Ich habe mich mit dem Aspekt der Abstraktion in meiner Arbeit befasst, was es bedeutet, jemanden oder etwas zu abstrahieren … dafür versuche ich auch eine Lösung zu finden. Die Arbeiten zeigen meine Freunde, es sind jedoch keine figurativen Porträts … ich erkunde verschiedene Ideen. Meine Freundin Belkis hat mir beispielsweise ihre Handyhülle geschickt, daraufhin habe ich mir die Frage nach der Identität des Künstlers gestellt, wie wir uns manchmal für den Kunstmarkt verpacken müssen, wie wir unsere Subjektivitäten zu einer Art Marke umgestalten und uns für den Verkauf objektivieren. Als Vorbereitung auf das Projekt habe ich ein Aquarell von ihr angefertigt. Sie hält eine Orange in den Händen, da sie in einer Gegend mit Orangenbaumplantagen aufgewachsen ist. Ich habe sie als Dorfbewohnerin gemalt, die von London, New York, Paris träumt. Das ist humoristisch zu verstehen … ich schaue sie an, projiziere aber meine eigenen Ängste und Träume auf mein Porträt von ihr. Eine andere Arbeit ist meinem Freund Mochu gewidmet, der ein ausgesprochen rationaler Typ ist. Ich wollte einen Kontrast der Materialien herausarbeiten und beschloss, noch eine begleitende Arbeit von seiner Freundin anzufertigen. Während des Gestaltungsprozesses habe ich jedoch gemerkt, dass es überhaupt nicht nach ihr aussah. Vielmehr schien es eher um eine andere Freundin zu gehen, die ich für diese Serie noch gar nicht kontaktiert hatte! Zeynep, eine Freundin, die Kuratorin ist, hat mir ein Teesieb geschickt, das ich in diese Arbeit aufgenommen habe. Tee ist eine wirklich große Sache in der Türkei. Das Teesieb ist alt, es suggeriert vergangene Traditionen und Sorgen. Vielleicht verstecke ich es, manchmal will man etwas zeigen und manchmal eben nicht.

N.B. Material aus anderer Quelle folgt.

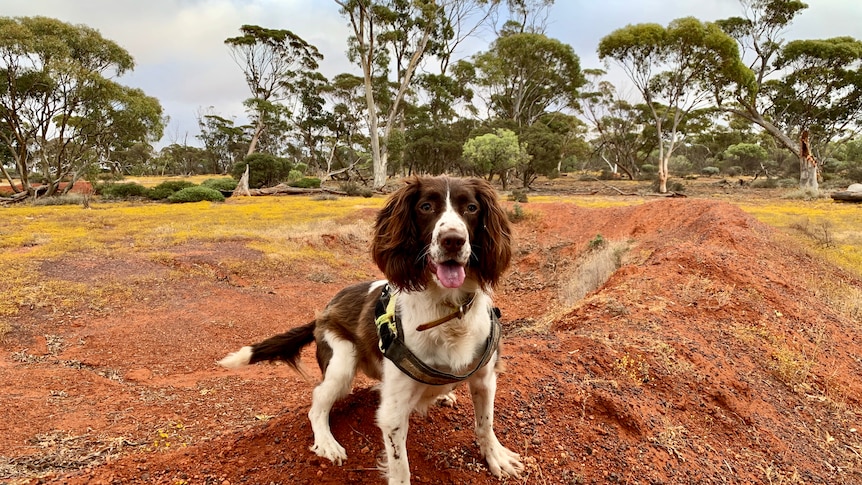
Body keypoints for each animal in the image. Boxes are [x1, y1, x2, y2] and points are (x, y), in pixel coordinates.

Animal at [219, 176, 524, 482]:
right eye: (426, 207)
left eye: (471, 208)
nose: (453, 240)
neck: (448, 311)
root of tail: (324, 311)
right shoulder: (393, 412)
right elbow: (400, 468)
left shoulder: (484, 378)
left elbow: (485, 423)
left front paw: (496, 457)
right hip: (341, 360)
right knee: (318, 403)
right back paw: (327, 442)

1 Das türkische Wort „manyak“ kann auf Deutsch mit „manisch“ oder „verrückt“ übersetzt werden.
2 Der deutsche Architekt Martin Elsaesser (1884–1957) gewann 1935 den internationalen Wettbewerb, der von Ankara für die Friedhofsgestaltung ausgeschrieben wurde. In seinem Entwurf plante Elsaesser den Friedhof als „moderne Anlage“, die aber nicht vollständig realisiert wurde.